[Reindexing] Is there any drawback to writing to a new index while re-indexing?


(Chris Gatihi) #1

I'm working on a project where we are considering two approaches for zero-downtime re-indexing:

  1. Create new index and begin re-indexing data into it. While re-indexing, new indexing requests get written to the new index and the old index and searches are run against an alias pointing to old index. Once re-indexing is complete, switch the search alias to point to the new index.

  2. Create new index and temporary write index and begin re-indexing data into the former. While re-indexing, new indexing requests get written to the temporary write index and searches are run against an alias pointing to the old index and the temporary write index. Once re-indexing is complete, writes start happening to the new index, temporary index is copied over, and search alias is switched to point to the new index.

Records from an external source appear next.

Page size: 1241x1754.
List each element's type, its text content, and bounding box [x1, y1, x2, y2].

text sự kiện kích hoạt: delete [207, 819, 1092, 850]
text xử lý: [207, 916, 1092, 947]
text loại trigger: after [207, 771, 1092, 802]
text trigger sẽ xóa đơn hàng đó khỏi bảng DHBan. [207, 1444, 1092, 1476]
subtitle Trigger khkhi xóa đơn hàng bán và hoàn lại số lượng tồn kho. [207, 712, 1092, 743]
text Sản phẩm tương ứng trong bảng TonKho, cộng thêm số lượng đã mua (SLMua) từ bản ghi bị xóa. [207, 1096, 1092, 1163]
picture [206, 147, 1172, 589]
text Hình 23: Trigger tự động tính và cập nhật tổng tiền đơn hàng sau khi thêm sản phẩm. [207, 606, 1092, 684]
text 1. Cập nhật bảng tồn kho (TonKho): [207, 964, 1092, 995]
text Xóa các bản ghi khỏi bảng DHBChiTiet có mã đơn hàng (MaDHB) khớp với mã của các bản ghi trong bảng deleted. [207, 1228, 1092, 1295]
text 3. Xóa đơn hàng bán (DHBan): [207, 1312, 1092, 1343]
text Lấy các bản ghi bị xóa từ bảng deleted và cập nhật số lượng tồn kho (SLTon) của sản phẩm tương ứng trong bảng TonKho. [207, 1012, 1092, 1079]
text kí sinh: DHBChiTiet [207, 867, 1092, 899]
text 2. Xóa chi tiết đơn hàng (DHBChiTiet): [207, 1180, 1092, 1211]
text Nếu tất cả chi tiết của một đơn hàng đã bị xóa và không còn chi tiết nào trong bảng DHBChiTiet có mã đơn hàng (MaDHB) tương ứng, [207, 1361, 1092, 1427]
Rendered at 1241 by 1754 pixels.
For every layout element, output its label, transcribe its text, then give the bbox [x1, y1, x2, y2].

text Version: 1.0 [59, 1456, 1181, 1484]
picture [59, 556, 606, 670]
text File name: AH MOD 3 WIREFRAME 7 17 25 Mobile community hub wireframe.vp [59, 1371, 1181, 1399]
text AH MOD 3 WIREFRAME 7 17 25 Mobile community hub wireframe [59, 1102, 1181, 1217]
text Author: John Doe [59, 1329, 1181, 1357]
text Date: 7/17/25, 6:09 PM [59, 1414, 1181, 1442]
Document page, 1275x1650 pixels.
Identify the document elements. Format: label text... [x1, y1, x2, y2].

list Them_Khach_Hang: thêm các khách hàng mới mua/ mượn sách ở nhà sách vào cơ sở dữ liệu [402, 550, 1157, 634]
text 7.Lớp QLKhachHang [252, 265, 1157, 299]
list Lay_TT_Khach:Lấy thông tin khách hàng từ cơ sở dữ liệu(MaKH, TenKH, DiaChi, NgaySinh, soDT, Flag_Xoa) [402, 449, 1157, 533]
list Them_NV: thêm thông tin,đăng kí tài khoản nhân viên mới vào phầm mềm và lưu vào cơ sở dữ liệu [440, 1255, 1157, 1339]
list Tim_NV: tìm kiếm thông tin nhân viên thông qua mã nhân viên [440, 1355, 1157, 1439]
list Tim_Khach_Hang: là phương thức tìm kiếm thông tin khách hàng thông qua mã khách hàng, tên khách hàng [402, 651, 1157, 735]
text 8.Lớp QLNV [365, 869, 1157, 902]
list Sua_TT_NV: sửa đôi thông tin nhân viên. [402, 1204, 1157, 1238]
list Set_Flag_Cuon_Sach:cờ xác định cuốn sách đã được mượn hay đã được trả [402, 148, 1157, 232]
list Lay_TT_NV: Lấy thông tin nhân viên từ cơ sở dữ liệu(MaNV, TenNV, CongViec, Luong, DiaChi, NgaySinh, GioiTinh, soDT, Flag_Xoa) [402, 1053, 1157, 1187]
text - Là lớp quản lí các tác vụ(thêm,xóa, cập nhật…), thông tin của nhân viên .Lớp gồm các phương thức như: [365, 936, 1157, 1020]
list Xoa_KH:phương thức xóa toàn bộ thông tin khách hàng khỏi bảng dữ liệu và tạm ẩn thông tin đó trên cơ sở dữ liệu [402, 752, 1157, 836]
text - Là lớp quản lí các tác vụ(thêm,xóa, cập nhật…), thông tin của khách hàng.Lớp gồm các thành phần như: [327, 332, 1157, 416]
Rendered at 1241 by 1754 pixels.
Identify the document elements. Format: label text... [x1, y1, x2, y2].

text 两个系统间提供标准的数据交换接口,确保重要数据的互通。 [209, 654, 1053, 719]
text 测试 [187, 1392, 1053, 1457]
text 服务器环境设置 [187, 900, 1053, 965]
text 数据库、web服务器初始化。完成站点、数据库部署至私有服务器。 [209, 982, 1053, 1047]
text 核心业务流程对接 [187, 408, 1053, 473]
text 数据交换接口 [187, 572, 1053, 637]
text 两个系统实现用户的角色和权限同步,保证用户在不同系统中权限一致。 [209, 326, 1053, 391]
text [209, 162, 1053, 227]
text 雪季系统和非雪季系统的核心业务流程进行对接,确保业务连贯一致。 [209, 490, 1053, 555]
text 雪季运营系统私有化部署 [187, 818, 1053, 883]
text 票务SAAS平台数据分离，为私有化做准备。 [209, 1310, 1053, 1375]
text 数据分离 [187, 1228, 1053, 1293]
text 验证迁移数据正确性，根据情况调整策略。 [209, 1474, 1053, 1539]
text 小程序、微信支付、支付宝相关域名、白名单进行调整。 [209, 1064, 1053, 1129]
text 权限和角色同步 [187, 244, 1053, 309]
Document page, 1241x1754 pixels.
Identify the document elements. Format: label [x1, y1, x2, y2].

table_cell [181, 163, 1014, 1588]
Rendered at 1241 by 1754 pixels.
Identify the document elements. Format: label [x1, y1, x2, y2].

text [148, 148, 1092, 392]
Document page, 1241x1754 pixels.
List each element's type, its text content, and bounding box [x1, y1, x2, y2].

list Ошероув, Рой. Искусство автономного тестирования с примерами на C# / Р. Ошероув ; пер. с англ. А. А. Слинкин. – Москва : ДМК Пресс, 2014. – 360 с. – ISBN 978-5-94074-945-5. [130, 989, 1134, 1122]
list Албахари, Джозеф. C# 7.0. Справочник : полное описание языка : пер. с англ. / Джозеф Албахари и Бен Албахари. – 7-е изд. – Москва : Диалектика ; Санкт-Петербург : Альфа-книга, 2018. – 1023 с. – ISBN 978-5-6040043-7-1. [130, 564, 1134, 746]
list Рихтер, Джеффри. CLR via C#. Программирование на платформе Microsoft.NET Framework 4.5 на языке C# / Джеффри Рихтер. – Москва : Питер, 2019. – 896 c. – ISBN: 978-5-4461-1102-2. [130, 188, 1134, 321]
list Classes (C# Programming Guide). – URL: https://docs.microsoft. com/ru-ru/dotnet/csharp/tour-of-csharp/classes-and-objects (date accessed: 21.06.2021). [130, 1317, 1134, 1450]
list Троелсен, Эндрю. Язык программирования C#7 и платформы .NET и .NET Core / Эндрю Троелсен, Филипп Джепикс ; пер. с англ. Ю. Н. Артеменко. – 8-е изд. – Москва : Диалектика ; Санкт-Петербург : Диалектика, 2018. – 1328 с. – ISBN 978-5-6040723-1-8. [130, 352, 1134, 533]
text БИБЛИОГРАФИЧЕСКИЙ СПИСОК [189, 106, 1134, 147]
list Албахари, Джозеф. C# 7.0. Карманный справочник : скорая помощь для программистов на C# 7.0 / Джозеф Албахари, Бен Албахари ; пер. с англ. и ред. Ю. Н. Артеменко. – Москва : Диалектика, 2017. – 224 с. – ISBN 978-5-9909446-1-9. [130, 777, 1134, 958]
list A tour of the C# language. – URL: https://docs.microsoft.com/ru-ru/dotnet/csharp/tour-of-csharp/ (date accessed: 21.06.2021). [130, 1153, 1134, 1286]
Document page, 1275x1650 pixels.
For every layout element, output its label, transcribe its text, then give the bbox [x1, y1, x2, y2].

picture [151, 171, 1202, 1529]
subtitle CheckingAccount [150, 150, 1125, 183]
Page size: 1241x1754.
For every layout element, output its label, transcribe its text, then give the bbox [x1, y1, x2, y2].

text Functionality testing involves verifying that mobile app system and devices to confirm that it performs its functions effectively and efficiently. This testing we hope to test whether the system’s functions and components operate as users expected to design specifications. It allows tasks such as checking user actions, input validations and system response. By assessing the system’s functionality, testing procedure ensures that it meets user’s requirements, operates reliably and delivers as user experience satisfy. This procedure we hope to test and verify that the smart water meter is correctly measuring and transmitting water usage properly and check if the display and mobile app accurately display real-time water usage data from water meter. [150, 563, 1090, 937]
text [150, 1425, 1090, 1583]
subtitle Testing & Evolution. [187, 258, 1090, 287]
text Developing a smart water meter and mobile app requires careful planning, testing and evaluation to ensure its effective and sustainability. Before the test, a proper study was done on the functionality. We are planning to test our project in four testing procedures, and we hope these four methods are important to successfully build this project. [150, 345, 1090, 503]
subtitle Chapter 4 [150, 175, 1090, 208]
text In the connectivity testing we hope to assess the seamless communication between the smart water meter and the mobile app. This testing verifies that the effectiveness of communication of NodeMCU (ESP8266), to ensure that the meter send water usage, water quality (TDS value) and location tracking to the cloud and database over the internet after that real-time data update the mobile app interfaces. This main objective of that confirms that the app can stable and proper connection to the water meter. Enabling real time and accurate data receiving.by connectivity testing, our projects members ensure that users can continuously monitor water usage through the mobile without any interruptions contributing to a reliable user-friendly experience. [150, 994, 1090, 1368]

Approach #2 definitely seems more complex. The only reason we're considering it is because we're not sure if there might be any edge case race conditions if we attempt to write to the new index while re-indexing (approach #1). With approach #1, it looks like the new index is writeable while re-indexing is happening but is there any potential for conflict if we do write to it before the re-indexing finishes? Specifically, could there be problems in the case of an update (while re-indexing is happening) to a search document that already exists in the original index?


(James Addison) #2

One thing to consider is the possibility that your mapping may radically change between the old and the new. You might add a new field, modify an existing field, remove a field. Application code that relies on your indexes storing documents in a specific way (either the new or the old index, depending on your approach could be 'broken' while you wait for the alias switch.

Much of this depends on how your application logic changes - how you approach this problem one time might not fit the next time.

One way to mitigate some of the effects mentioned is to run parallel application stacks during the reindex - a heavy-handed approach!

In the projects where I handle this, I (currently) accept the fact that nothing's perfect, and sometimes I may have downtime, depending on the level of application logic change. Most of the time, it's zero downtime though.


(system) #3

This topic was automatically closed 28 days after the last reply. New replies are no longer allowed.